Scott Feldman's Orioles career has been hit-and-miss so far. He's produced strong start after strong start, but every once-in-a-while, a brick wall comes out of nowhere. And after tonight, well, he's got to be looking forward to getting out of the AL East and away from the Red Sox, who really just have his number. A complete disaster of a first inning saw Jacoby ELlsbury ground out, and then four straight batters smack hard hits all over the park against him. Dustin Pedroia shot a single to left, David Ortiz hit a line-hugging drive to right, Mike Napoli put up a deep double in his first at bat in a week, and then Daniel Nava put a very smooth swing on an inside curveball.

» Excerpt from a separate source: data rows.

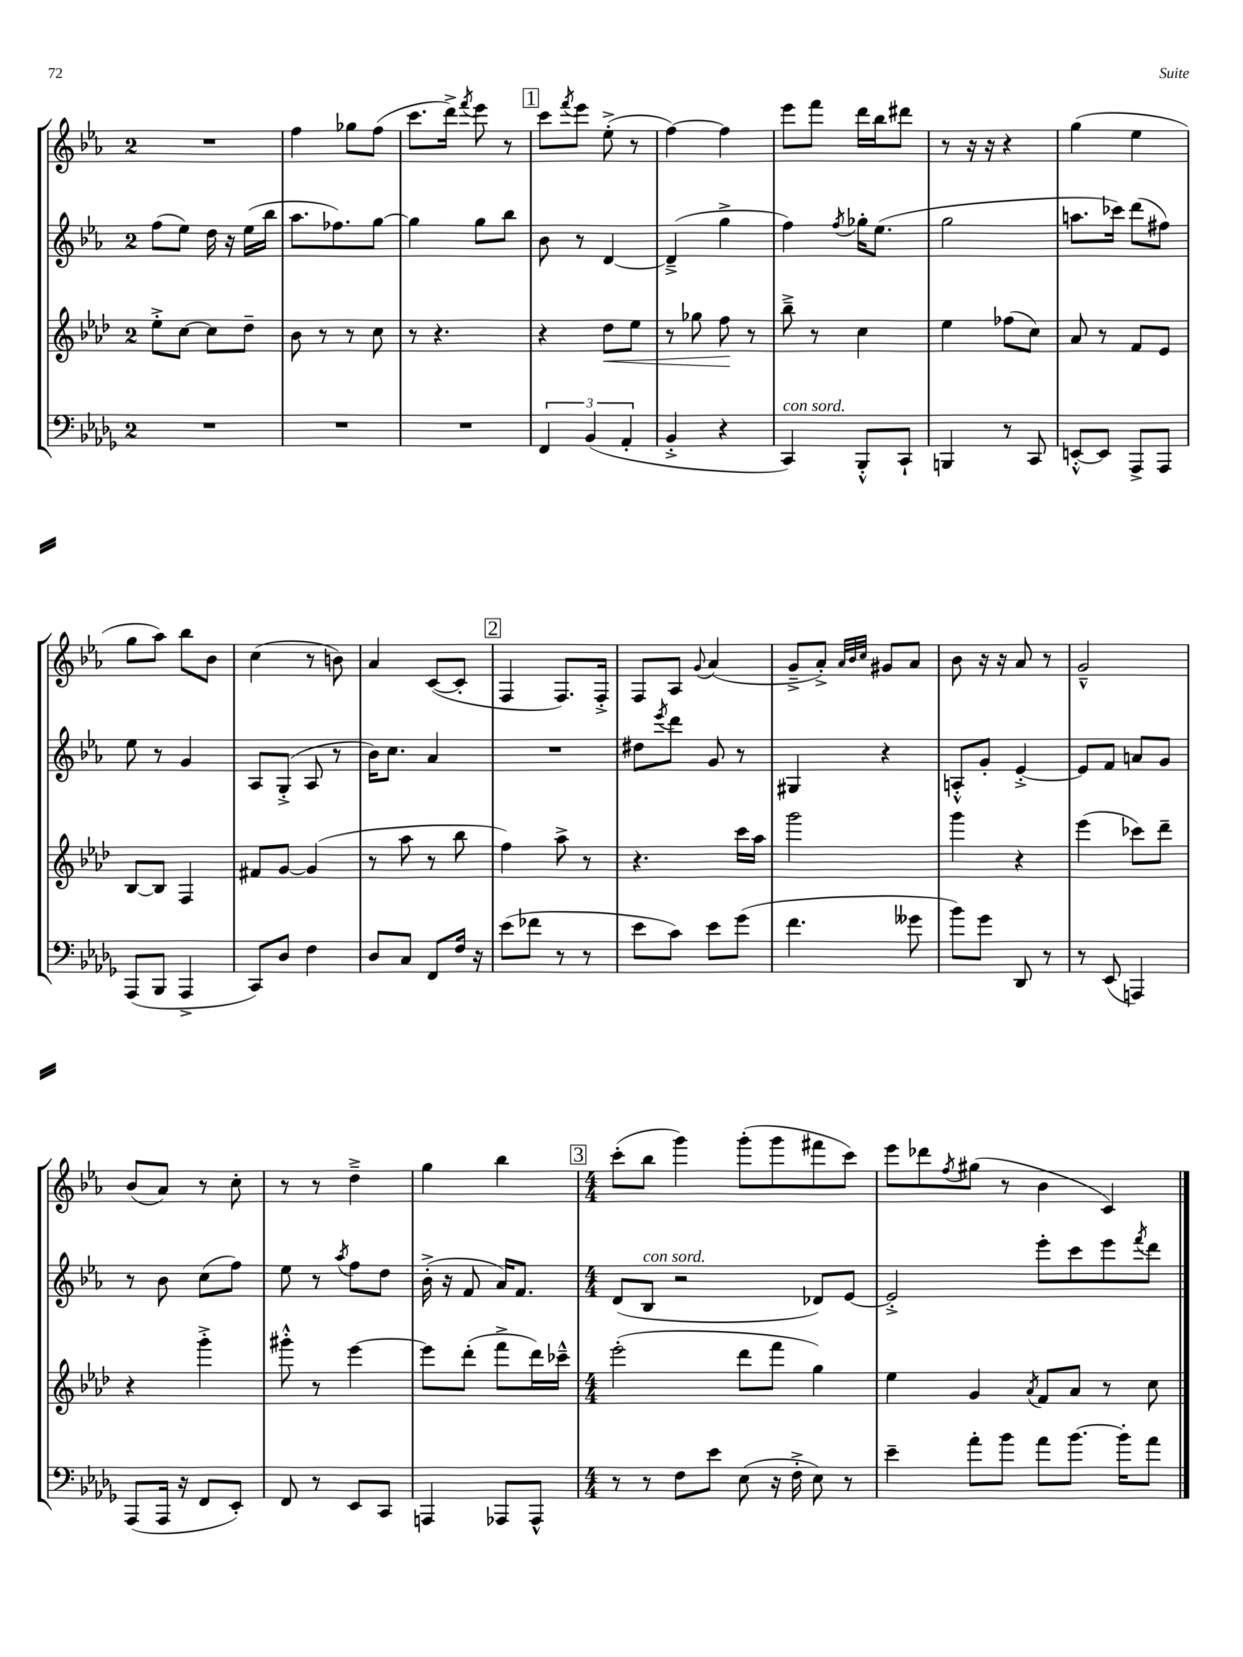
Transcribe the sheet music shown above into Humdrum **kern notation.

**kern	**kern	**kern	**kern
*staff4	*staff3	*staff2	*staff1
*clefF4	*clefG2	*clefG2	*clefG2
*k[b-e-a-d-g-]	*k[b-e-a-d-]	*k[b-e-a-]	*k[b-e-a-]
*M2/4	*M2/4	*M2/4	*M2/4
2r	8ee-'^	(8ff	2r
.	[8cc	8ee-)	.
.	8cc]	16dd	.
.	.	16r	.
.	8dd-~	(16ee-	.
.	.	16bb-	.
=	=	=	=
2r	8b-	8.aa-	4ff
.	8r	.	.
.	.	8.ff-)	.
.	8r	.	8gg-
.	8cc	[8gg	(8ff
=	=	=	=
2r	8r	4gg]	8.ccc
.	4.r	.	.
.	.	.	16ddd^)
.	.	.	8qfff
.	.	8gg	8eee-
.	.	8bb-	8r
=	=	=	=
6FF	4r	8b-	8ccc
.	.	.	8qfff
.	.	8r	8eee-
(6BB-	.	.	.
.	8dd-	[4d	(8ee-'^
6AA-'	.	.	.
.	8ee-	.	8r
=	=	=	=
4BB-'^	8r	(4d~^]	[4ff)
.	8gg-	.	.
4r	8ff	4gg^	4ff]
.	8r	.	.
=	=	=	=
4CC)	8bb-~^	4ff)	8eee-
.	8r	.	8fff
.	.	8qff	.
8BBB-'^^	4cc	16gg-'	16ddd
.	.	(8.ee-	16bb-
8CC`	.	.	8ddd#
=	=	=	=
4BBB	4ee-	2gg	8r
.	.	.	16r
.	.	.	16r
8r	(8ff-	.	4r
8CC	8cc)	.	.
=	=	=	=
[8EE'^^	8a-	8.aa	(4gg
8EE]	8r	.	.
.	.	16ccc-)	.
8AAA-^	8f	(8ddd	4ee-
8AAA-	8e-	8ff#)	.
=	=	=	=
(8AAA-	[8B-	8ee-	8gg
8BBB-	8B-]	8r	8aa-)
4AAA-^	4F	4g	8bb-
.	.	.	8b-
=	=	=	=
8CC)	8f#	8A-	(4cc
8D-	[8g	(8G'^	.
4F	(4g]	8A-	8r
.	.	8r	8b)
=	=	=	=
8D-	8r	16b-)	4a-
.	.	8.cc	.
8C	8aa-	.	.
8FF	8r	4a-	([8c
16F	8bb-	.	8c']
16r	.	.	.
=	=	=	=
(8e-	4ff)	2r	4F
8f-	.	.	.
8r	8aa-^	.	8.F)
8r	8r	.	.
.	.	.	16F'^
=	=	=	=
8e-	4.r	8dd#	8F
.	.	8qeee-	.
8c)	.	8ddd	8A-
.	.	.	8qqg
8e-	.	8g	(4a-
(8g-	16ccc	8r	.
.	16aa-	.	.
=	=	=	=
4.f	2ggg	4G#	8g~^
.	.	.	8a-'^)
.	.	.	32qqa-
.	.	.	32qqb-
.	.	.	32qqcc
.	.	4r	8g#
8g--	.	.	8a-
=	=	=	=
8b-)	4ggg	8A'^^	8b-
8g-	.	8g'	16r
.	.	.	16r
8DD-	4r	[4e-'^	8a-
8r	.	.	8r
=	=	=	=
8r	(4eee-	8e-]	2g~^^
(8EE-	.	8f	.
4AAA)	8ccc-)	8a	.
.	8ddd-~	8g	.
=	=	=	=
(8AAA-	4r	8r	(8b-
16AAA-	.	8b-	8a-)
16r	.	.	.
8FF	4ggg'^	(8cc	8r
8EE-')	.	8ff)	8cc'
=	=	=	=
8FF	8ggg#'^^	8ee-	8r
8r	8r	8r	8r
.	.	8qaa-	.
8EE-	[4eee-	8ff	4dd~^
8CC	.	8dd	.
=	=	=	=
4AAA	8eee-]	(16b-'^	4gg
.	.	16r	.
.	(8ddd-'	8f	.
8AAA-	8fff^	16a-)	4bb-
.	.	8.f	.
8AAA-^^	16ddd-)	.	.
.	16ccc-~^^	.	.
=	=	=	=
*M4/4	*M4/4	*M4/4	*M4/4
8r	(2eee-'	(8d	(8ccc'
8r	.	8B-	8bb-
8F	.	2r	4ggg)
8e-	.	.	.
(8E-	8ddd-	.	(8ggg'
16r	8fff	.	8ggg
16F'^	.	.	.
8E-)	4gg)	8d-)	8fff#
8r	.	[8e-	8ccc)
=	=	=	=
4e-~	4ee-	2e-'^]	8eee-
.	.	.	8ddd-
.	.	.	8qff
8a-'	4g	.	(8gg#
8b-	.	.	8r
.	8qa-	.	.
8a-	8f	8eee-'	4b-
[8.b-	8a-	8ccc	.
.	8r	8eee-	4c)
16b-']	.	.	.
.	.	8qfff	.
8a-	8cc	8ddd	.
==	==	==	==
*-	*-	*-	*-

Nick Markakis watched it leave, and just like that, 4-0.

It got worse. Jonny Gomes walked and Stephen Drew found the right field corner for his eighth triple. 5-0.

The second was better. Much better! Except not really. Three straight hard-hit outs, with Markakis diving to rob Ortiz to end the inning, and Feldman was into the third with a scoreless inning, but no sign of real improvement. Sure enough, after striking out Mike Napoli, Feldman gave up singles to Nava and Gomes, and then a long fly ball to Jarrod Saltalamacchia, which seemed to bounce off the top of the wall in right. It was called a homer at first, changed to a double on review (setting a Red Sox record for catchers with 40 of them on the season), but still scored a run and set Stephen Drew up for a two-run single of his own. 8-0.

Clay Buchholz, meanwhile, had some positives, some negatives. On the negative side of things: a two-run homer from Adam Jones to dead center that cut the lead to 8-2 in the bottom of the third, a solo shot from Chris Davis in the sixth, and some generally diminished velocity. On the positive side: seven innings of three-run ball, and zero walks with four strikeouts where those numbers had been looking questionable in his last two outings.

What more do you need from a Red Sox win? How about David Ortiz going opposite field for homer the thirtieth, driving in Jackie Bradley Jr. and Dustin Pedroia on base via walks. How about Xander Bogaerts pinch-hitting for Drew vs. a left-handed pitcher and getting a ringing single? How about Jonny Gomes making it a three-homer night for the Red Sox in the ninth?

All told, a great way to trim the magic number to one. If the Mariners don't seem to be doing their part tonight, well, that just means the Sox will have to win another.